Lexington's footprint on Norway's glaciers

By Erik Reece

I just returned from two weeks of traveling, often on foot, through Norway, my ancestral homeland. I did most of my hiking in the Jotunheimen National Park, the troll-haunted backdrop of Ibsen's drama, Peer Gynt. All throughout the Jotenheimen, melting snow was creating quiet green lakes and wild mountain streams.

One day, I climbed the stark and beautiful Mt. Fannaraka with an older Norwegian named Victor. He asked where I was from and when I said Kentucky, he replied, "Don't you have a problem there with, how do you say it, mine stripping?"

I said we did indeed have a problem with strip mining, and I briefly explained mountaintop removal.

"That would never happen here," Victor said, "We would never let corporations have that much power." Then he added, "In Norway, we always think of our grandchildren's generation."

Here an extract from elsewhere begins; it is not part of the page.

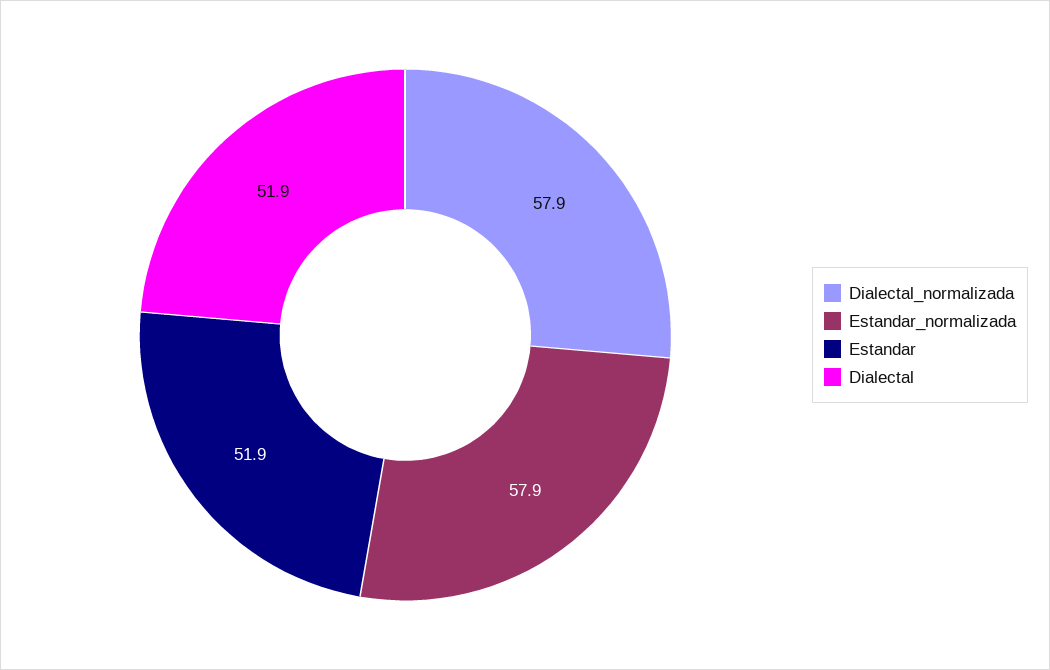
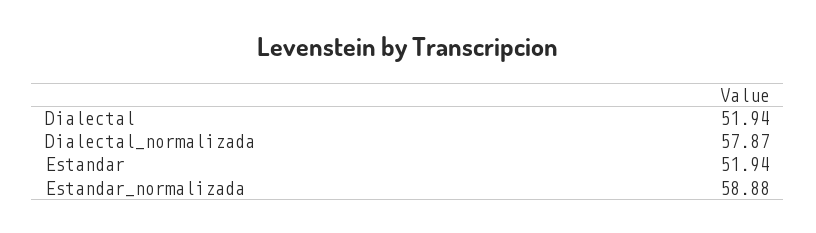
Estandar_normalizada: 57.9 -> 58.88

The following day, Victor and I, along with a guide, walked across one of Norway's many melting glaciers. I could see a deep crack in its ice and could hear water rushing beneath it. When we reached the bottom, I asked the guide if global warming was having an effect on this particular glacier. He pointed to a boulder 50 yards away and said, "Five years ago the ice reached over to that rock."

Flying home, I could see out the plane's window a much larger, and more ominous melting glacierthe Greenland ice sheet. Six hours later, I was back in Lexington, the city that, per capita, is contributing more to all of that melting than any other city in the United States.

There was a pile of newspapers waiting for me, and I caught up on what I had missed namely that our lieutenant governor, Daniel Mongiardo, thinks Kentucky needs more mountaintop removal strip mining, not less, and the University of Kentucky has received $1.4 million to study the process of turning coal to gas.

So while the glaciers of Norway and Greenland melt, the mountains of Kentucky undergo their own destruction, and the coal derived from that brutal process accelerates rising temperatures and rising sea levels.

What is the connection here? Everything.

In the long shadow of climate change and resource depletion, nothing exists in isolation.

Much of what I have read this summer concerning Gov. Steve Beshear's energy plan and the University of Kentucky's research to (as Odyssey magazine recently wrote) "break oil's choke-hold" still speaks of coal as the answer to, well, coal.

But one cannot break the choke-hold of one fossil fuel with another, and in any case, coal contributes more to climate change than oil. Therefore, when our leadership presents us with "alternative" or "clean" coal technologies, we must ask these three questions of any new power plant:

Does it burn coal that comes from a strip mine?

Will it release carbon dioxide, mercury, sulfur dioxide, nitrous oxide or particulate matter into the air?

Can conservation and energy efficiency make the building of this plant unnecessary?

If the answer to any of these questions is "yes," then the plant should not be built.

Currently, I don't know of a single coal-fired power plant in the country that meets these criteria, nor do any that are in the planning stages.

Which is to say, we are still letting corporations and their political hirelings determine our future at the expense of Kentucky's, and the country's, grandchildren.

While Norway receives the highest marks in the world according to Yale University's Environmental Sustainability Index, I do not believe one nation's success can be grafted onto another country. We have to solve our own environmental problems, in our own way.

This should include research into switch-grass biofuel, reforestation, and wind and solar energy. Such research should be accompanied by the political will to connect more integrated, self-sufficient communities with attractive public transportation, and with the private will to practice conservation.

I have been told before, and may be told again that if I think Norway is so great, I should move there and stop complaining about Kentucky.

My answer is that Norway is not my home; Kentucky is. But there is an art and an ethic to dwelling in one's place indeed, the root of the word ethics means "to dwell."

Dwelling responsibly, with pride and reverence this, I think, is work we are now called to begin.